══ Excerpted data ══

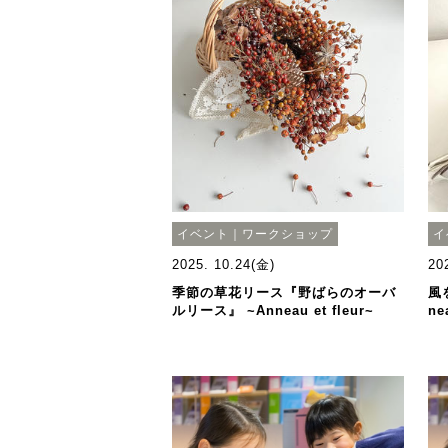
イベント｜ワークショップ
イ
2025. 10.24(金)
20
季節の草花リース『野ばらのオーバ
風
ルリース』 ~Anneau et fleur~
ne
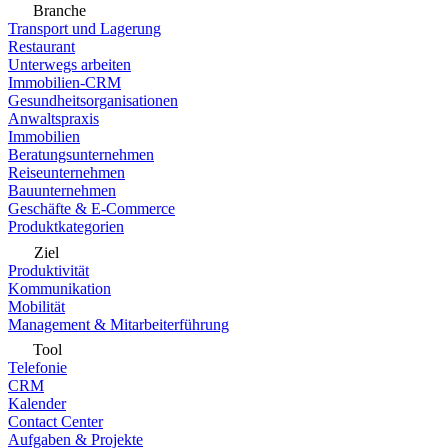
Branche
Transport und Lagerung
Restaurant
Unterwegs arbeiten
Immobilien-CRM
Gesundheitsorganisationen
Anwaltspraxis
Immobilien
Beratungsunternehmen
Reiseunternehmen
Bauunternehmen
Geschäfte & E-Commerce
Produktkategorien
Ziel
Produktivität
Kommunikation
Mobilität
Management & Mitarbeiterführung
Tool
Telefonie
CRM
Kalender
Contact Center
Aufgaben & Projekte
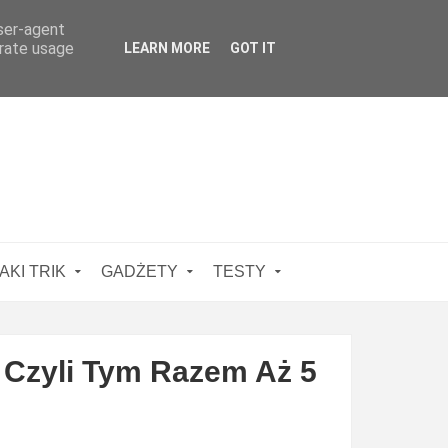
user-agent
erate usage
LEARN MORE
GOT IT
AKI TRIK
GADŻETY
TESTY
Czyli Tym Razem Aż 5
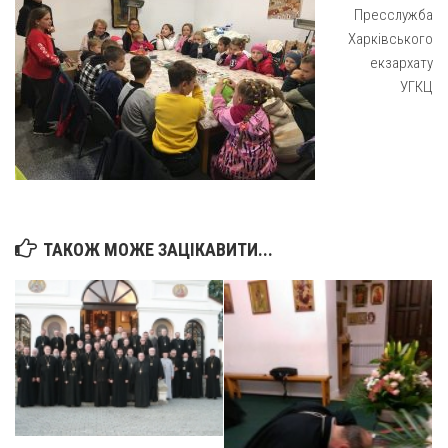
Св. Йосифа ОПДМ
Пресслужба
Харківського
Монастир сестер милосердя Св. Вінкентія. Дім Милосердя
екзархату
Монастир Успення Пресвятої Богородиці Сестер Чину
УГКЦ
Святого Василія Великого
Комісії
Катехитична комісія
Комісія у справах молоді
Комісія у справах родини
ТАКОЖ МОЖЕ ЗАЦІКАВИТИ...
Комісія з питань душпастирства охорони здоров’я
Спільноти
Квіти Слобожанщини
Харківщина
Полтавщина
Сумщина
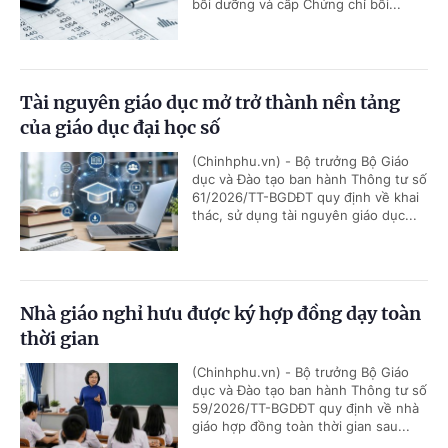
bồi dưỡng và cấp Chứng chỉ bồi...
Tài nguyên giáo dục mở trở thành nền tảng
của giáo dục đại học số
(Chinhphu.vn) - Bộ trưởng Bộ Giáo
dục và Đào tạo ban hành Thông tư số
61/2026/TT-BGDĐT quy định về khai
thác, sử dụng tài nguyên giáo dục...
Nhà giáo nghỉ hưu được ký hợp đồng dạy toàn
thời gian
(Chinhphu.vn) - Bộ trưởng Bộ Giáo
dục và Đào tạo ban hành Thông tư số
59/2026/TT-BGDĐT quy định về nhà
giáo hợp đồng toàn thời gian sau...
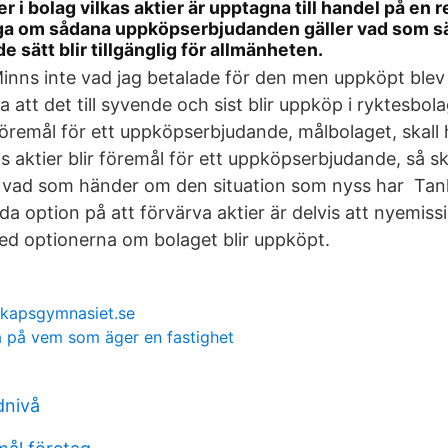
r i bolag vilkas aktier är upptagna till handel på en
råga om sådana uppköpserbjudanden gäller vad som sä
e sätt blir tillgänglig för allmänheten.
inns inte vad jag betalade för den men uppköpt blev
 att det till syvende och sist blir uppköp i ryktesbol
öremål för ett uppköpserbjudande, målbolaget, skall
 aktier blir föremål för ett uppköpserbjudande, så ska
å vad som händer om den situation som nyss har Ta
lda option på att förvärva aktier är delvis att nyemis
d optionerna om bolaget blir uppköpt.
skapsgymnasiet.se
a på vem som äger en fastighet
dnivå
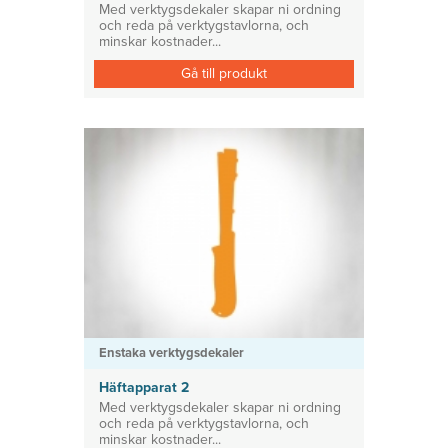
Med verktygsdekaler skapar ni ordning
och reda på verktygstavlorna, och
minskar kostnader...
Gå till produkt
Enstaka verktygsdekaler
Häftapparat 2
Med verktygsdekaler skapar ni ordning
och reda på verktygstavlorna, och
minskar kostnader...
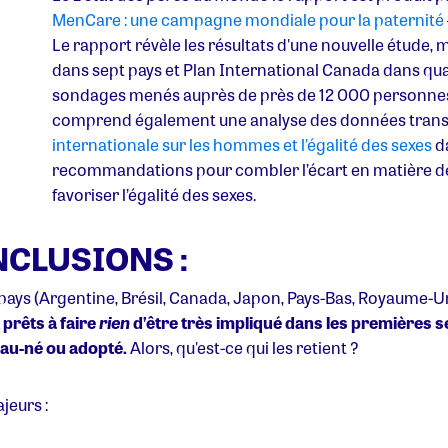
MenCare : une campagne mondiale pour la paternité
Le rapport révèle les résultats d'une nouvelle étude
dans sept pays et Plan International Canada dans quatr
sondages menés auprès de près de 12 000 personne
comprend également une analyse des données trans
internationale sur les hommes et l'égalité des sexes
da
recommandations pour combler l’écart en matière de
favoriser l’égalité des sexes.
NCLUSIONS :
ays (Argentine, Brésil, Canada, Japon, Pays-Bas, Royaume-Uni
 prêts à faire
rien
d’être très impliqué dans les premières 
eau-né ou adopté.
Alors, qu'est-ce qui les retient ?
jeurs :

═══

● **Task requirements**
Could you extract every line of text from all the rows above, unchanged, and leave the pictures out of your answer?

● **Written answer**
イベント｜ワークショップ
イ
2025. 10.24(金)
20
季節の草花リース『野ばらのオーバ
風
ルリース』 ~Anneau et fleur~
ne
Branche
Transport und Lagerung
Restaurant
Unterwegs arbeiten
Immobilien-CRM
Gesundheitsorganisationen
Anwaltspraxis
Immobilien
Beratungsunternehmen
Reiseunternehmen
Bauunternehmen
Geschäfte & E-Commerce
Produktkategorien
Ziel
Produktivität
Kommunikation
Mobilität
Management & Mitarbeiterführung
Tool
Telefonie
CRM
Kalender
Contact Center
Aufgaben & Projekte
user-agent
erate usage
LEARN MORE
GOT IT
AKI TRIK
GADŻETY
TESTY
Czyli Tym Razem Aż 5
Св. Йосифа ОПДМ
Пресслужба
Харківського
Монастир сестер милосердя Св. Вінкентія. Дім Милосердя
екзархату
Монастир Успення Пресвятої Богородиці Сестер Чину
УГКЦ
Святого Василія Великого
Комісії
Катехитична комісія
Комісія у справах молоді
Комісія у справах родини
ТАКОЖ МОЖЕ ЗАЦІКАВИТИ...
Комісія з питань душпастирства охорони здоров’я
Спільноти
Квіти Слобожанщини
Харківщина
Полтавщина
Сумщина
bồi dưỡng và cấp Chứng chỉ bồi...
Tài nguyên giáo dục mở trở thành nền tảng
của giáo dục đại học số
(Chinhphu.vn) - Bộ trưởng Bộ Giáo
dục và Đào tạo ban hành Thông tư số
61/2026/TT-BGDĐT quy định về khai
thác, sử dụng tài nguyên giáo dục...
Nhà giáo nghỉ hưu được ký hợp đồng dạy toàn
thời gian
(Chinhphu.vn) - Bộ trưởng Bộ Giáo
dục và Đào tạo ban hành Thông tư số
59/2026/TT-BGDĐT quy định về nhà
giáo hợp đồng toàn thời gian sau...
r i bolag vilkas aktier är upptagna till handel på en
råga om sådana uppköpserbjudanden gäller vad som sä
e sätt blir tillgänglig för allmänheten.
inns inte vad jag betalade för den men uppköpt blev
 att det till syvende och sist blir uppköp i ryktesbol
öremål för ett uppköpserbjudande, målbolaget, skall
 aktier blir föremål för ett uppköpserbjudande, så ska
å vad som händer om den situation som nyss har Ta
lda option på att förvärva aktier är delvis att nyemis
d optionerna om bolaget blir uppköpt.
skapsgymnasiet.se
a på vem som äger en fastighet
dnivå
Med verktygsdekaler skapar ni ordning
och reda på verktygstavlorna, och
minskar kostnader...
Gå till produkt
Enstaka verktygsdekaler
Häftapparat 2
Med verktygsdekaler skapar ni ordning
och reda på verktygstavlorna, och
minskar kostnader...
MenCare : une campagne mondiale pour la paternité
Le rapport révèle les résultats d'une nouvelle étude
dans sept pays et Plan International Canada dans quatr
sondages menés auprès de près de 12 000 personne
comprend également une analyse des données trans
internationale sur les hommes et l'égalité des sexes
da
recommandations pour combler l’écart en matière de
favoriser l’égalité des sexes.
NCLUSIONS :
ays (Argentine, Brésil, Canada, Japon, Pays-Bas, Royaume-Uni
 prêts à faire
rien
d’être très impliqué dans les premières 
eau-né ou adopté.
Alors, qu'est-ce qui les retient ?
jeurs :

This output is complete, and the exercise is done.